### What to work on
How do the lines below between the ones holding "right shoulder: (319, 295)" and "left back paw: (392, 342)", inclusive, read? Give them again exactly, with no other lines.

### Data for processing
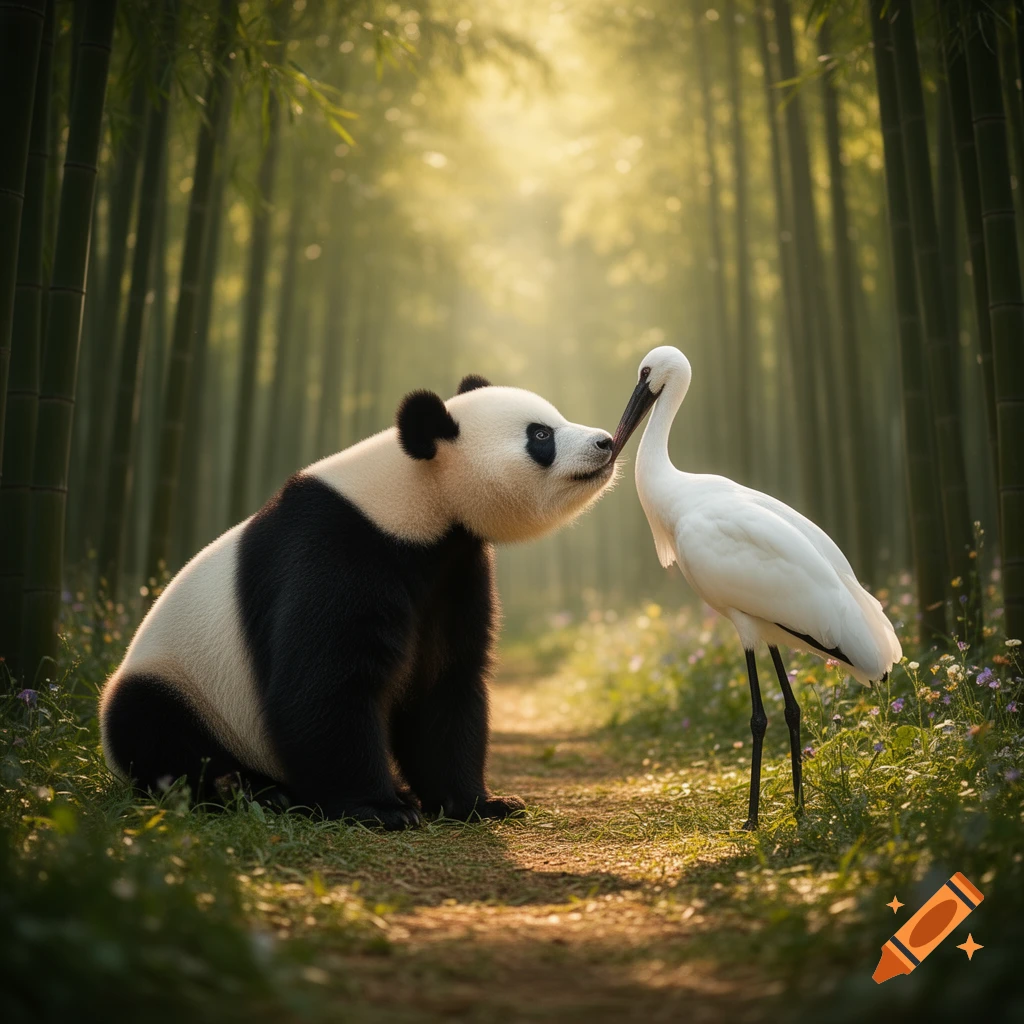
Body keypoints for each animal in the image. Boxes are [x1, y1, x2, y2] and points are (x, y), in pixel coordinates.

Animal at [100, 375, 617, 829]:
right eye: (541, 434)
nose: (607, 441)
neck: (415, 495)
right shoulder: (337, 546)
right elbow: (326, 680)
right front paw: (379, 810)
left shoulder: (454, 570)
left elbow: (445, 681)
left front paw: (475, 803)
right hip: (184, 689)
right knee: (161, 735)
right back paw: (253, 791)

* * *

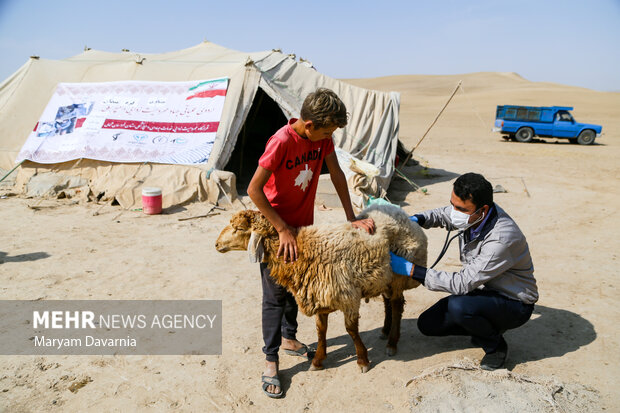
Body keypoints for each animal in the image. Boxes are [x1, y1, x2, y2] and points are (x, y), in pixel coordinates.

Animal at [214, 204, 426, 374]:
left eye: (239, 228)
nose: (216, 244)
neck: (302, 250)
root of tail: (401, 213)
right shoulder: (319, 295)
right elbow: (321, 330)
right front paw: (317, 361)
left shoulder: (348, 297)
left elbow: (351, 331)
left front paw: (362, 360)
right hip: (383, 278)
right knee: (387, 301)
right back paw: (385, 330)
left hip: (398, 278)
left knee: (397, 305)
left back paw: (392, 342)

* * *

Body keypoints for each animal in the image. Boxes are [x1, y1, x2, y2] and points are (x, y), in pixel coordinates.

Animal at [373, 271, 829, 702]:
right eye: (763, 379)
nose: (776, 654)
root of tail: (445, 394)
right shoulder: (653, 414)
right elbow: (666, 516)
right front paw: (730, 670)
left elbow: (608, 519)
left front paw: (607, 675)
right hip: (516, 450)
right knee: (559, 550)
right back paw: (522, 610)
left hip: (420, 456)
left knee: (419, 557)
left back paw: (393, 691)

### Your solution
right shoulder: (319, 295)
right elbow: (321, 330)
right front paw: (317, 361)
left shoulder: (348, 297)
left elbow: (351, 331)
left front paw: (362, 360)
right hip: (383, 278)
right knee: (387, 301)
right back paw: (385, 330)
left hip: (398, 278)
left knee: (397, 305)
left back paw: (392, 342)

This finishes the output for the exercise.